In line with NIMH’s commitment to addressing mental health disparities, the centers are focused on suicide prevention among groups and populations that are known to have higher suicide risk or are experiencing rapidly increasing suicide rates, especially those that face inequities in access to mental health services.
Addressing mental health disparities is also a pressing concern for Horowitz and colleagues as they continue their work with the ASQ.
“Right now, we’re focused on implementation and health equity,” said Horowitz. “It’s important to understand whether and how screening tools work for different populations that are known to have higher suicide risk.
American Indian/Alaska Native communities are one such priority population.
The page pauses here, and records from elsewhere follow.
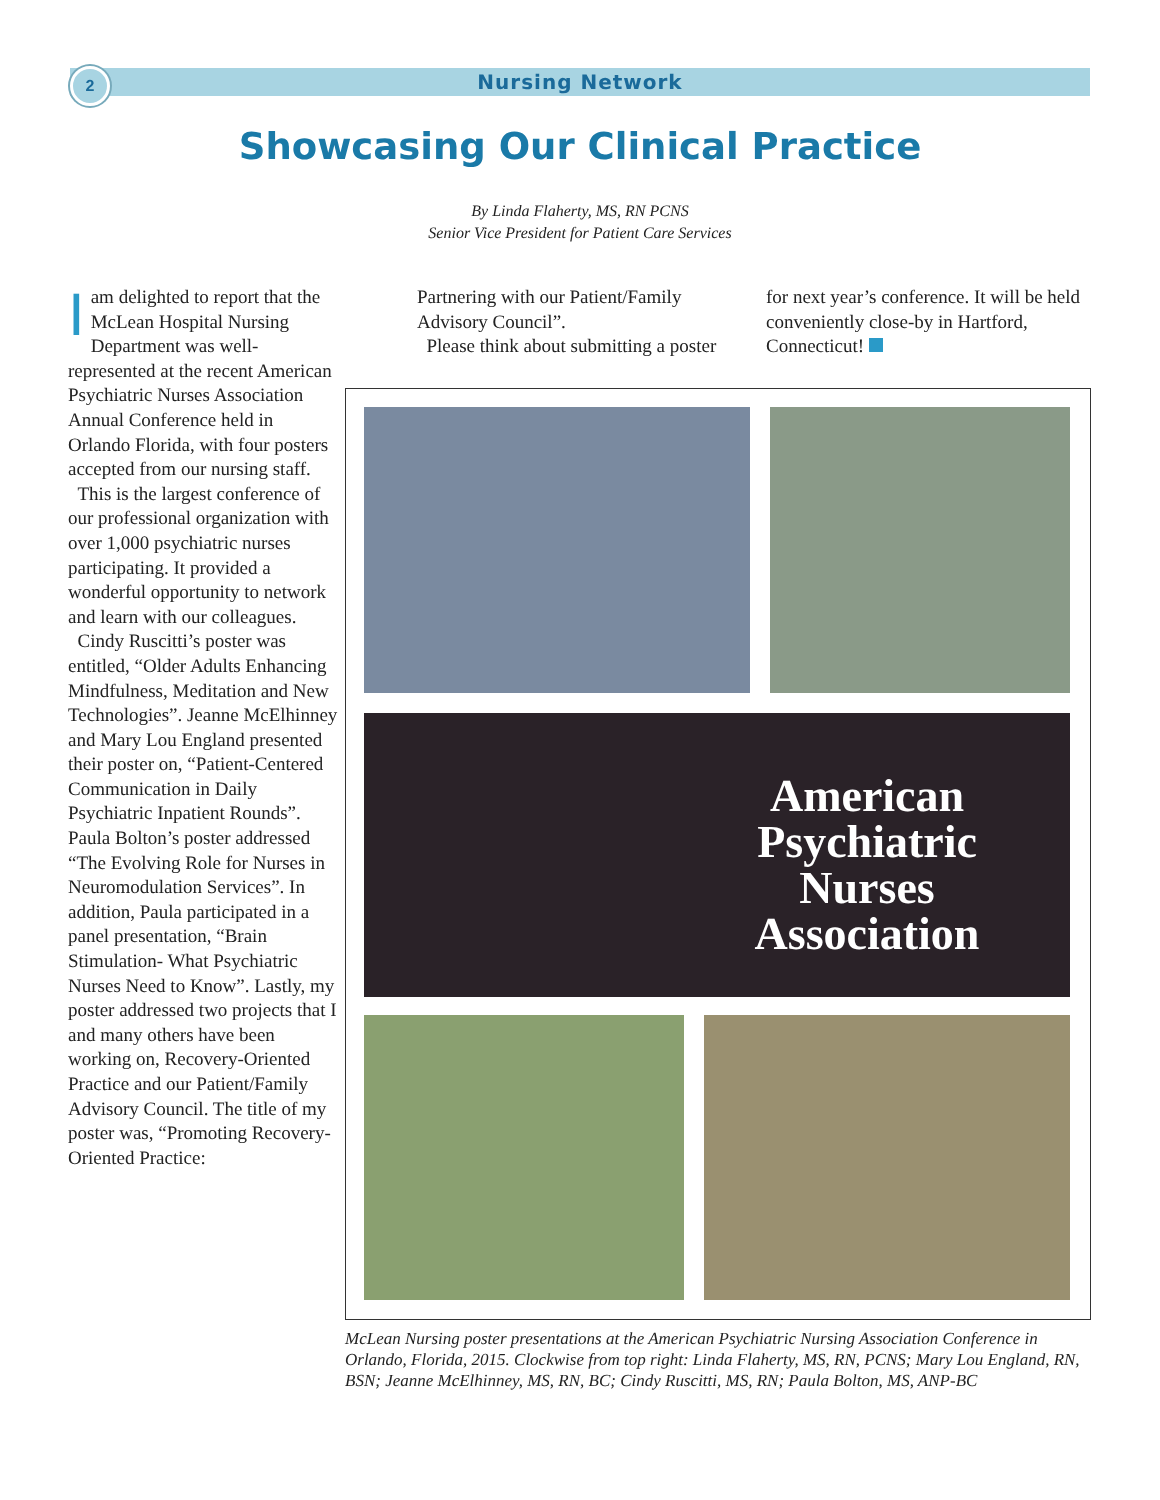2
Nursing Network
Showcasing Our Clinical Practice
By Linda Flaherty, MS, RN PCNS
Senior Vice President for Patient Care Services
Iam delighted to report that the McLean Hospital Nursing Department was well-represented at the recent American Psychiatric Nurses Association Annual Conference held in Orlando Florida, with four posters accepted from our nursing staff.
This is the largest conference of our professional organization with over 1,000 psychiatric nurses participating. It provided a wonderful opportunity to network and learn with our colleagues.
Cindy Ruscitti’s poster was entitled, “Older Adults Enhancing Mindfulness, Meditation and New Technologies”. Jeanne McElhinney and Mary Lou England presented their poster on, “Patient-Centered Communication in Daily Psychiatric Inpatient Rounds”. Paula Bolton’s poster addressed “The Evolving Role for Nurses in Neuromodulation Services”. In addition, Paula participated in a panel presentation, “Brain Stimulation- What Psychiatric Nurses Need to Know”. Lastly, my poster addressed two projects that I and many others have been working on, Recovery-Oriented Practice and our Patient/Family Advisory Council. The title of my poster was, “Promoting Recovery-Oriented Practice:
Partnering with our Patient/Family Advisory Council”.
Please think about submitting a poster
for next year’s conference. It will be held conveniently close-by in Hartford, Connecticut!
American
Psychiatric
Nurses
Association
McLean Nursing poster presentations at the American Psychiatric Nursing Association Conference in Orlando, Florida, 2015. Clockwise from top right: Linda Flaherty, MS, RN, PCNS; Mary Lou England, RN, BSN; Jeanne McElhinney, MS, RN, BC; Cindy Ruscitti, MS, RN; Paula Bolton, MS, ANP-BC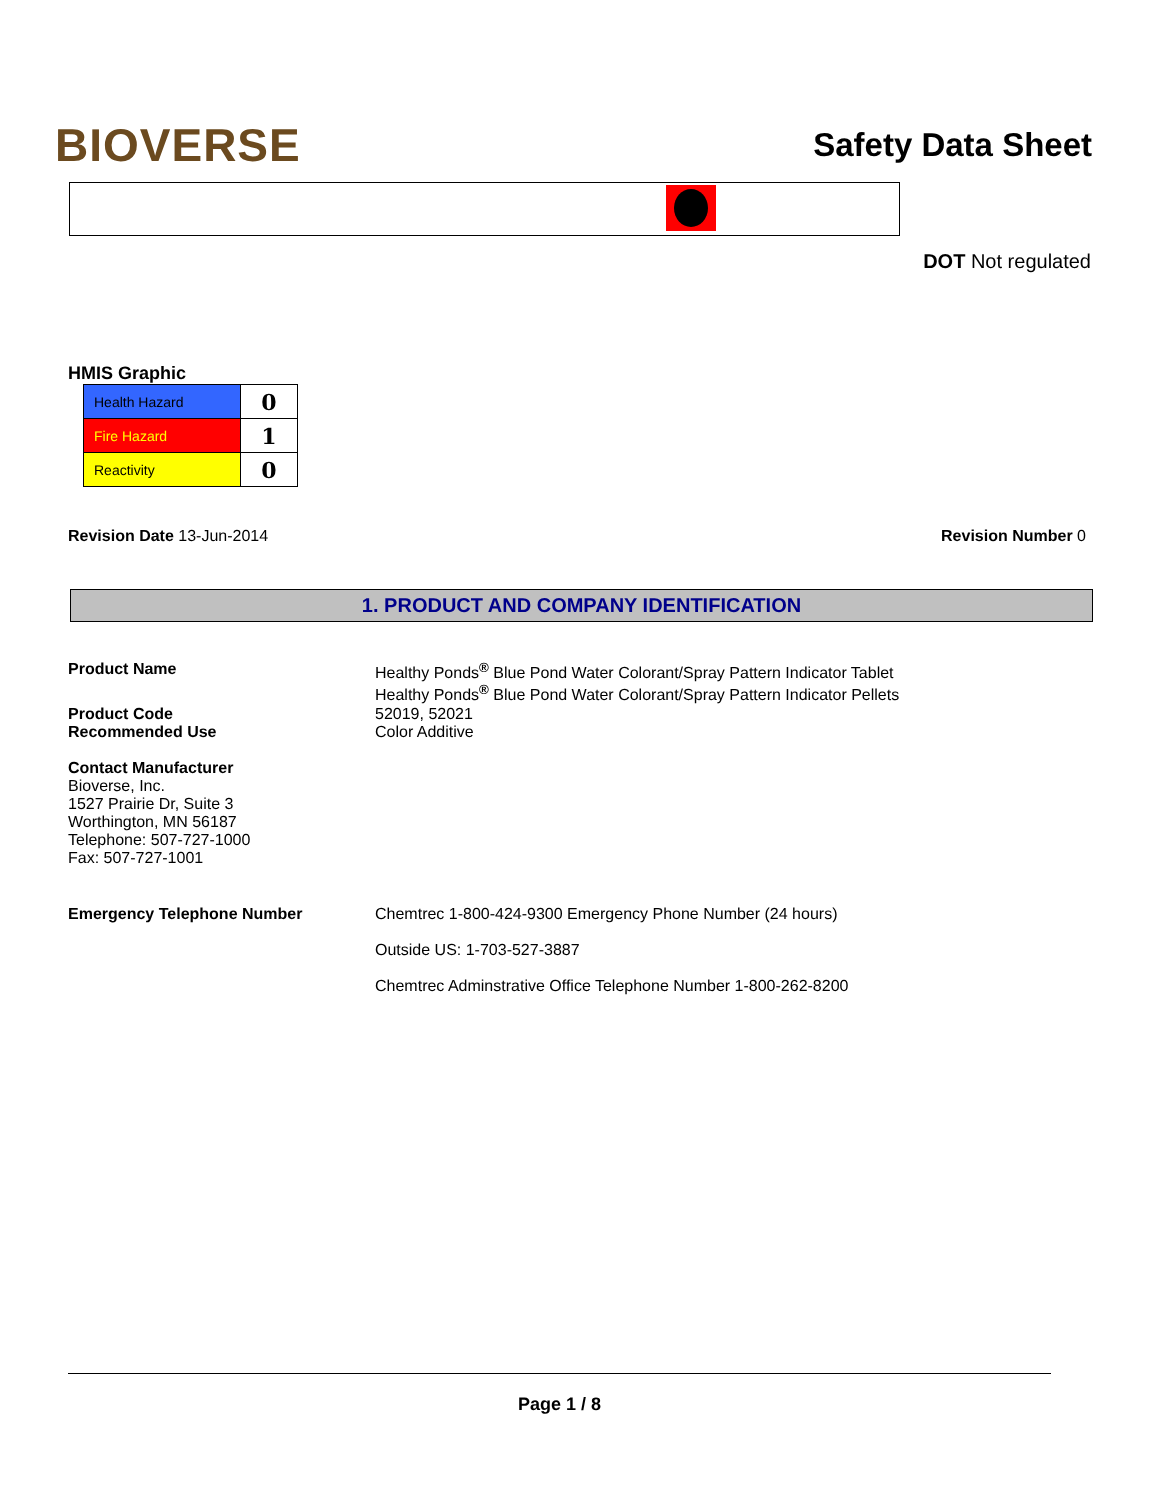BIOVERSE
Safety Data Sheet
DOT Not regulated
HMIS Graphic
| Health Hazard | 0 |
| Fire Hazard | 1 |
| Reactivity | 0 |
Revision Date 13-Jun-2014 Revision Number 0
1. PRODUCT AND COMPANY IDENTIFICATION
Product Name Healthy Ponds<sup>®</sup> Blue Pond Water Colorant/Spray Pattern Indicator Tablet
Healthy Ponds<sup>®</sup> Blue Pond Water Colorant/Spray Pattern Indicator Pellets
Product Code
Recommended Use
52019, 52021
Color Additive
Contact Manufacturer
Bioverse, Inc.
1527 Prairie Dr, Suite 3
Worthington, MN 56187
Telephone: 507-727-1000
Fax: 507-727-1001
Emergency Telephone Number Chemtrec 1-800-424-9300 Emergency Phone Number (24 hours)
Outside US: 1-703-527-3887
Chemtrec Adminstrative Office Telephone Number 1-800-262-8200
Page 1 / 8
Building on earlier pilot work, Horowitz and colleagues are collaborating with the Indian Health Service (IHS) to roll out suicide risk screening in IHS medical settings, including 22 emergency departments, around the United States.
Working directly with providers and administrators in different health care settings allows researchers to understand how contextual factors and structural constraints affect implementation.
“We’ve learned from researchers working in emergency departments, for example, that it’s difficult to bill for intervention components like safety planning and follow-up phone calls,” said Pearson. “That can pose a real problem when the interventions are key ingredients that help reduce people’s risk.”
This kind of work also underscores that successful implementation isn’t a one-time thing, but a continuous effort that is reinforced over time. For example, an extension of the ED-SAFE study suggests that quality improvement processes that promote ongoing training and monitoring can help sustain the effects of suicide prevention efforts.
Bending the curve
Soon after assuming the helm as NIMH Director in 2016, Dr. Gordon wrote about his commitment to suicide prevention as one of the institute’s top research priorities. He noted that building on promising findings from ED-SAFE and other NIMH-supported studies would give us “a chance to bend the curve on suicide rates, to save the lives of thousands of individuals.”
No one knew then that the coronavirus pandemic would upend life around the world just 3 years later, changing the landscape of mental health and mental health care in the process. Although it will take time to unpack the nuances of the pandemic’s long-term impacts, data point to wide-ranging effects on people’s mental health, including increased suicide risk for some.
“This is why research on suicide prevention in real-world settings is more important than ever,” said Pearson. “We’ve learned a lot since 2016, and a lot of the implementation work is just beginning. We hope this research will speed the translation of science into practice to help save lives.”